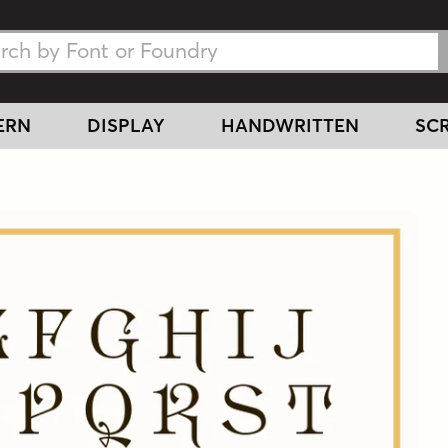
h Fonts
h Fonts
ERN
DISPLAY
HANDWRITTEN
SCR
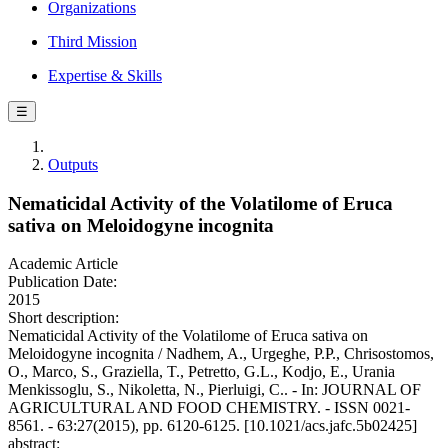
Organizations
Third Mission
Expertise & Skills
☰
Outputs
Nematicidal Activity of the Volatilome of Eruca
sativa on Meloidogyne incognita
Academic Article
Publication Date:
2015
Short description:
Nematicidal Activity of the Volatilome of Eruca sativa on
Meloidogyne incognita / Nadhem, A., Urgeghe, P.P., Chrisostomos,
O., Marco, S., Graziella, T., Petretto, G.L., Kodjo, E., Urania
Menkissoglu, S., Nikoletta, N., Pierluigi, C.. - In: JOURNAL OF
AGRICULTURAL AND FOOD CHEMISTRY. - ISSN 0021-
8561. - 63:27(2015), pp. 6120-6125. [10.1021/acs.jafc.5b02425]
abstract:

==

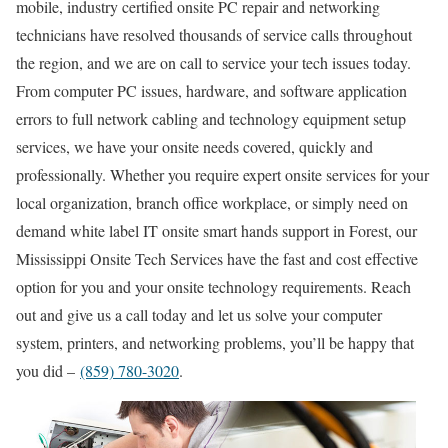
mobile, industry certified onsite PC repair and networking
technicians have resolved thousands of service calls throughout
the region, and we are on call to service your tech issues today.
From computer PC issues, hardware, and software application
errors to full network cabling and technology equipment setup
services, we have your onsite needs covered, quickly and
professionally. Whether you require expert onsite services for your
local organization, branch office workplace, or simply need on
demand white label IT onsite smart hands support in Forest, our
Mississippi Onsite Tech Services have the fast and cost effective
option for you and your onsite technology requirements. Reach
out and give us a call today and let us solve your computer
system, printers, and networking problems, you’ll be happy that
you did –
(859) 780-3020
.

TASK TO COMPLETE -
The answer must be a single number: how many lines of the records contain the string "today".

ANSWER BOX -
2